The first striking thing about Tower Hill was how relaxed people seemed. I tried to have as few expectations as possible, but one thing (maybe left over from prison movies and TV shows, which are, of course, dramas) was that people are constantly tense, upset, or aggressive, or that tension is on the surface, or constantly threatening to break out. Watching people wandering around (the prison being open-plan in the morning hours), hanging their arms up on the fences to watch us, having conversations with each other or calling out to my teammate (the other intern here), it reminded me that boredom is probably as much of a problem as anything here.
Inmates were wearing street clothes, basically - t-shirts (or occasionally vests) and shorts. This was disconcerting in that I could forget I was in a prison for a minute - especially as all of Jamaica was physically pretty alien, so the prison environment didn't seem that much more alien. For a moment it was simply a place, large dirt enclosure with fences around it and building around that, with a lot of men, mostly in their 20s and 30s, hanging around. Then I would see a guard, or some barbed wire, or some other sign that changed the image my mind was trying to build.
The guards wore uniforms and badges. At the front door one had an automatic rifle (as do, I think) those up in the towers. But the rest of them were unarmed, and mostly fairly large men in their 40s. In demeanor most were serious, of course, but most of them seemed to see their job as a job - and didn't project a visible concern or identification with their role as jailors. Some also appeared to have some almost cameraderie, or at least understanding, with inmates as opposed to outsiders like us. Not that it was liking, necessarily, but it highlighted the closed society that many people say a prison is. At times guards were more careful to distinguish themselves from the inmates (and us) in demeanor or in asserting authority (the ability to move people around or move themselves around, especially.) I found it difficult to know how much to smile, or how relaxed to appear. I wanted the guards to think I was serious, and the inmates to know I took their position seriously. Talking with people one-on-one (although I had little chance to do it this time) was easier than deciding on what to project to a group.
In the SET space, the main room is a meeting room/computer lab, secured from the outside space by a simple lock. People were constantly knocking during our meeting, and coming in and out. Partly perhaps to see the new female faces (any female faces seemed to be a source of mostly quiet excitement).
As we sat in the main room, I could see the sound studio through a window - there's a stage and some men with a saxophone and a drum set and bass noodling about. The radio station, through a door by the entrance is a small room with 2 cd players and a laptop digital dj program, and two microphones. the computer lab has a slew of PCs and 3 macs as well. Only two of them were set up. The rooms are all airconditioned, a mercy in the sticky heat. As we came in, the large table in the middle was strewn with newspapers, and a crew of men were sitting around them with notebooks,writing away and leafing through the paper.

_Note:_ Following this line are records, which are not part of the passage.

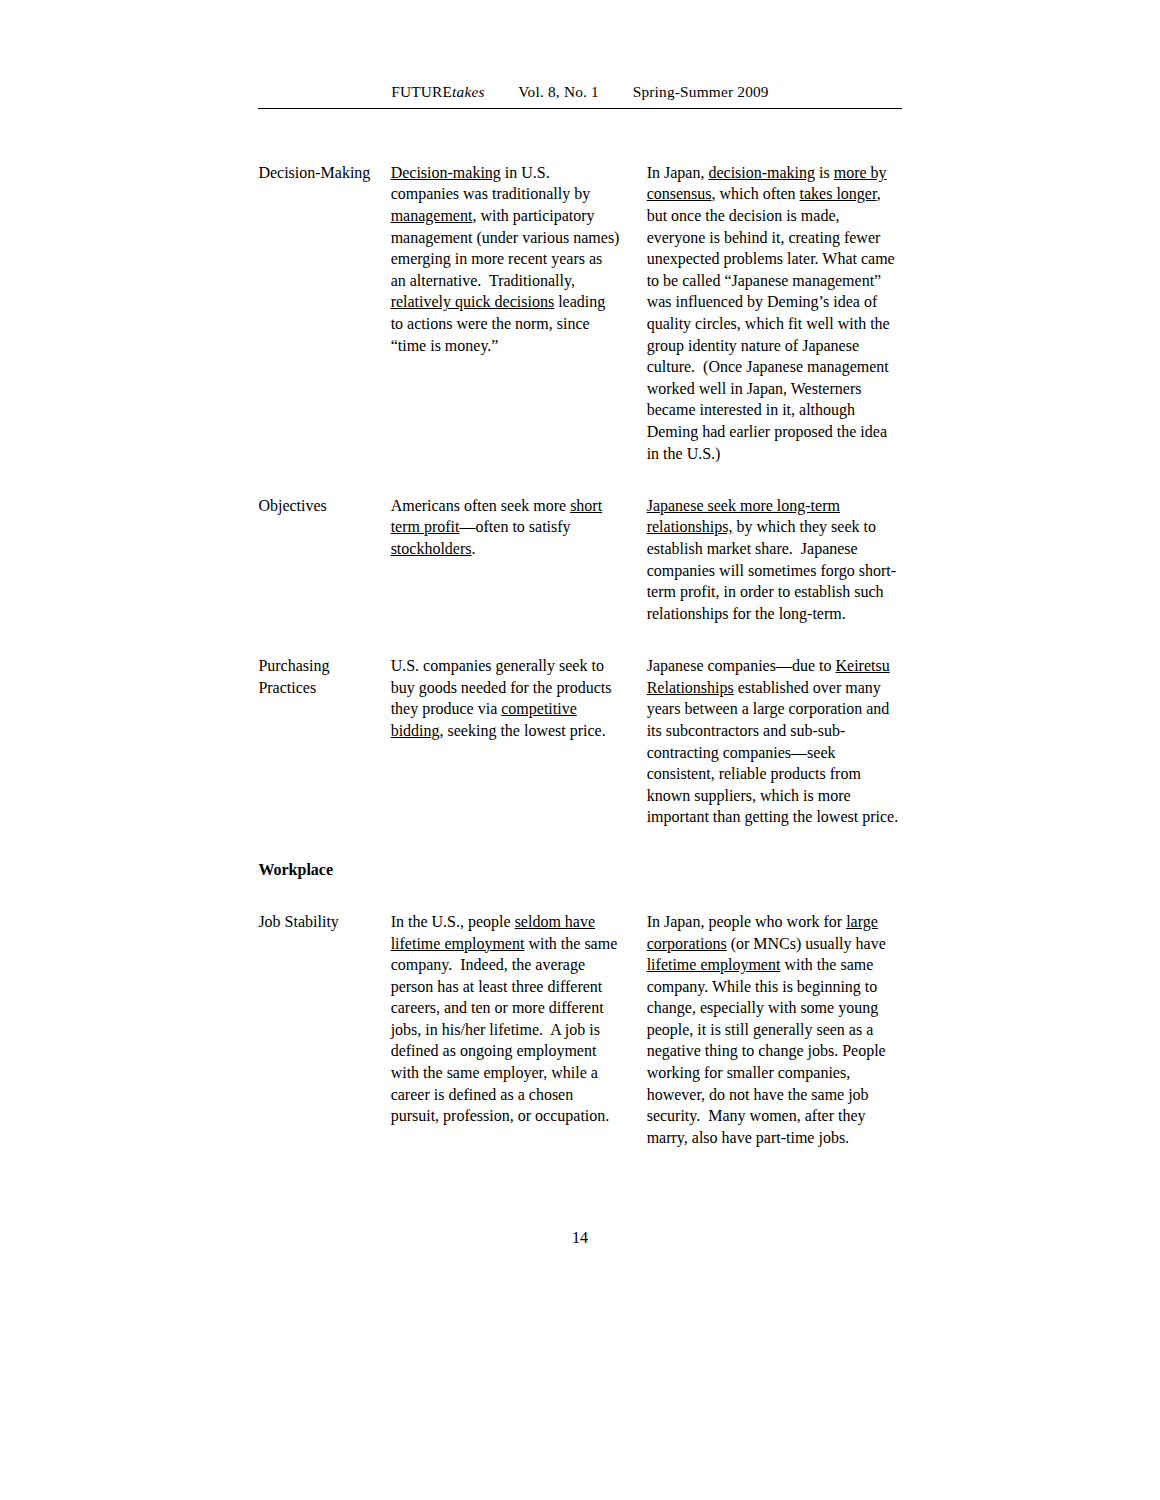FUTUREtakes Vol. 8, No. 1 Spring-Summer 2009
| Decision-Making | Decision-making in U.S. companies was traditionally by management , with participatory management (under various names) emerging in more recent years as an alternative. Traditionally, relatively quick decisions leading to actions were the norm, since “time is money.” | In Japan, decision-making is more by consensus , which often takes longer , but once the decision is made, everyone is behind it, creating fewer unexpected problems later. What came to be called “Japanese management” was influenced by Deming’s idea of quality circles, which fit well with the group identity nature of Japanese culture. (Once Japanese management worked well in Japan, Westerners became interested in it, although Deming had earlier proposed the idea in the U.S.) |
| Objectives | Americans often seek more short term profit —often to satisfy stockholders . | Japanese seek more long-term relationships, by which they seek to establish market share. Japanese companies will sometimes forgo short-term profit, in order to establish such relationships for the long-term. |
| Purchasing Practices | U.S. companies generally seek to buy goods needed for the products they produce via competitive bidding , seeking the lowest price. | Japanese companies—due to Keiretsu Relationships established over many years between a large corporation and its subcontractors and sub-sub-contracting companies—seek consistent, reliable products from known suppliers, which is more important than getting the lowest price. |
| Workplace |
| Job Stability | In the U.S., people seldom have lifetime employment with the same company. Indeed, the average person has at least three different careers, and ten or more different jobs, in his/her lifetime. A job is defined as ongoing employment with the same employer, while a career is defined as a chosen pursuit, profession, or occupation. | In Japan, people who work for large corporations (or MNCs) usually have lifetime employment with the same company. While this is beginning to change, especially with some young people, it is still generally seen as a negative thing to change jobs. People working for smaller companies, however, do not have the same job security. Many women, after they marry, also have part-time jobs. |
14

My teammate told me they are the news team, every day they read through the newspapers, note down the good stuff, and read it through on the radio in the afternoon. fantastic. Sports, weather, news relevant to folks listening. They were very serious and all covered quite a few pages.
I only was formally introduced to two of the inmates, but the atmosphere in there was generally quite good. People seemed focused and serious, and also positive: there were just moments when I would realize again the unusual situation we were all in, and that I was perhaps making it easier for myself to relax by assuming too much about the people around me. Not that people were secretly worse than they appeared, but more that their experiences and knowledge are in such different realms than mine - even though we can all meet in the same room (and laugh about the different pronounciations of -ough in english), their experience with literacy, their relationship to education systems especially are as far from mine as possible. I didn't even begin to think about whatever the experiences were that brought them to the prison in the first place.
It's kind of an amazing gift that we were able to be relatively easy with each other because we are to some extent having common goals. I'm trying to keep clear that having common goals is completely different from having common background or common understanding.